Q It was four out of twelve, I think he said.
Q “We accepted the diagnosis that had already been given by others who investigated.” So on that aspect of it, although you may criticise the paucity of investigation, it is clear that the role that Dr Berelowitz had was merely to confirm, as it turned out, something within the autism spectrum as being present in most of these children, but not all of them.
A Yes, indeed.
Q Indeed, it is that which represents that the other side from the gut pathology in the paper that was published. The only two strong points that come out, or parts that come out of the paper, are the proposed link based only on twelve patients between autism spectrum, developmental disorder and the findings in the gut?
A Correct, yes.
Q That is all that comes out of it, does it not?
Q And as far as his brief findings go, you are not persuaded by disintegrative disorder in any of them, although the closest one gets to it is in Child 2?
Q Unusual. You are not persuaded, without more, about an encephalitic episode in one of the children but you do not necessarily dissent from the classification of autism, or autism spectrum/developmental disorder given to the others?
A That is correct.
Q Just before I leave it, you have not seen, or have not been shown, a paper reporting, or anything reporting, 172-96 as a study, have you? In other words, you do not find 25 children with disintegrative disorder following measles or measles-rubella vaccination?
A That is correct.
Q But you do know only from a footnote to The Lancet paper itself that a number of other children were seen and investigated, who appeared on the face of it to have these two conditions which were described in the paper – autism spectrum, or developmental disorder, and the unusual gut pathology described both histologically and colonoscopically?

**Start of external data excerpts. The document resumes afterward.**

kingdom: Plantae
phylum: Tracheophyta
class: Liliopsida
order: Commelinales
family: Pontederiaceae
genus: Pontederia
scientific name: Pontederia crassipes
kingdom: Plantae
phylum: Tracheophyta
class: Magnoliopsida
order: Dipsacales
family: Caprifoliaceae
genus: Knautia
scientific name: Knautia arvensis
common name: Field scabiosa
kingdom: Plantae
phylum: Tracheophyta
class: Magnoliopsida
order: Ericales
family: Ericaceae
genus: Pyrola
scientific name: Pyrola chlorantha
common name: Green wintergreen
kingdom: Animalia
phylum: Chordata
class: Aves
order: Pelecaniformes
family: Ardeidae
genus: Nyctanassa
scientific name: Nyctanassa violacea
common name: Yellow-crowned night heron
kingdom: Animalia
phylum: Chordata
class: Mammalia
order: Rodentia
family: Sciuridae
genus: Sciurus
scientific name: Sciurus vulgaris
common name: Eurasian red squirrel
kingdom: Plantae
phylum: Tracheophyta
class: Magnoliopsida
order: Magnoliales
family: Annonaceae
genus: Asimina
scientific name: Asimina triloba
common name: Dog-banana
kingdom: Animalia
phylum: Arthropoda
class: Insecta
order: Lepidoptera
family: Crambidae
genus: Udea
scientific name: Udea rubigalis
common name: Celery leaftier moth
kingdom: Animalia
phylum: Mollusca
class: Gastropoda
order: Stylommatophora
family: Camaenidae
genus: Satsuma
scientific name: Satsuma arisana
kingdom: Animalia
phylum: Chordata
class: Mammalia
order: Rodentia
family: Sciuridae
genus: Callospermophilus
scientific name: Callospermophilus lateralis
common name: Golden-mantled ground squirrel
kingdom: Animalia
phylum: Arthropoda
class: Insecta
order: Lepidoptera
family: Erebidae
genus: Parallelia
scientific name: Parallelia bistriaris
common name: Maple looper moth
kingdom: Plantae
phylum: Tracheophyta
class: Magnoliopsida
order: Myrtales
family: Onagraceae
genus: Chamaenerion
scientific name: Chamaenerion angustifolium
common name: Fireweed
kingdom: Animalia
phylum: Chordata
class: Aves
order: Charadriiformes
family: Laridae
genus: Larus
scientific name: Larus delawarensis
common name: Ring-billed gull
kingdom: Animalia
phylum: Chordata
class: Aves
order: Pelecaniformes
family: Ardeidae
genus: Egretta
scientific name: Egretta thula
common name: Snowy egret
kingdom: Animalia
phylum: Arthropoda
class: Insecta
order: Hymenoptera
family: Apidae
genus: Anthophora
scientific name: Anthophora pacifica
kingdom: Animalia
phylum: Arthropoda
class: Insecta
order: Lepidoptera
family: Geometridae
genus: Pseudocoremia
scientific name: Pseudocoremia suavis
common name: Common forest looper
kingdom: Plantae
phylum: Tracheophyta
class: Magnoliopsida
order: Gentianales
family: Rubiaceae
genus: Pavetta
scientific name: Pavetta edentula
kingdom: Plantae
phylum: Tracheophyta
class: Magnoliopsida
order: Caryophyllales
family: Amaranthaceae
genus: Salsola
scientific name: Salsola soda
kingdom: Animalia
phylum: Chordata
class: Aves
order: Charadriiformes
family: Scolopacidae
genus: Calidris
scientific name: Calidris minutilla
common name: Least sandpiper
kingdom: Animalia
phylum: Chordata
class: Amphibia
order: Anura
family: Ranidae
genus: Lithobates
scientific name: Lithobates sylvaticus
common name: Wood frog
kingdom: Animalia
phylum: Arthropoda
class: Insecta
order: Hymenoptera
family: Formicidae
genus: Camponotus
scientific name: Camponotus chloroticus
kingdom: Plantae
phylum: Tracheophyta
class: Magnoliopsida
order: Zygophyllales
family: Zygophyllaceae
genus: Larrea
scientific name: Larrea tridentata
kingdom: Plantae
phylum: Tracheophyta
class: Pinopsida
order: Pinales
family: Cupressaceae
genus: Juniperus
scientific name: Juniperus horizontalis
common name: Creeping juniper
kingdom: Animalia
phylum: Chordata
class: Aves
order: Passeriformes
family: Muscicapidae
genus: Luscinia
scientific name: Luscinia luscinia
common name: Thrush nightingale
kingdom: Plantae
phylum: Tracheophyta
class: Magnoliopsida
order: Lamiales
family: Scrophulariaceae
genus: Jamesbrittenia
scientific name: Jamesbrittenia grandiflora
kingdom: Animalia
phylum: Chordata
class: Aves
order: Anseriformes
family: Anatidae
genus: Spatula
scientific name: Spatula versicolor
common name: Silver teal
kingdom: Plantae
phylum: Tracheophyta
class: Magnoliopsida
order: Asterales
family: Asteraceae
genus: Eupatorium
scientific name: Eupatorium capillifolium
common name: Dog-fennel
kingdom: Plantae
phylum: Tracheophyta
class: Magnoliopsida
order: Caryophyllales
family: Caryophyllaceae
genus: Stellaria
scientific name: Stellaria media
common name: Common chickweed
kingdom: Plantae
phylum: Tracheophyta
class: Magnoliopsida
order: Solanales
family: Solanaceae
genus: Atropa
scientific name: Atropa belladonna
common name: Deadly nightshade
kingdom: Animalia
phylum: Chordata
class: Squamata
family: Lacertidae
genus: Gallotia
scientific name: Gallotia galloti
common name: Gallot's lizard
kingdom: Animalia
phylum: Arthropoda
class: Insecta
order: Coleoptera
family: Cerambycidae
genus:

Q Microscopically. And indeed you know, presumably from having seen Dr Berelowitz’s evidence, that a large number of children were investigated subsequently, who again seemed to have the same sort of combination of signs and symptoms?
MR MILLER: Sir, would that be a convenient point?
THE CHAIRMAN: Thank you. I think that is very helpful. Thank you again, and we will now adjourn. Professor Rutter, my usually warning and reminder again: please do not discuss this case with anyone. We will resume at 9.30 tomorrow morning.
(The Panel adjourned until Wednesday 3 October 2007 at 9.30 a.m.)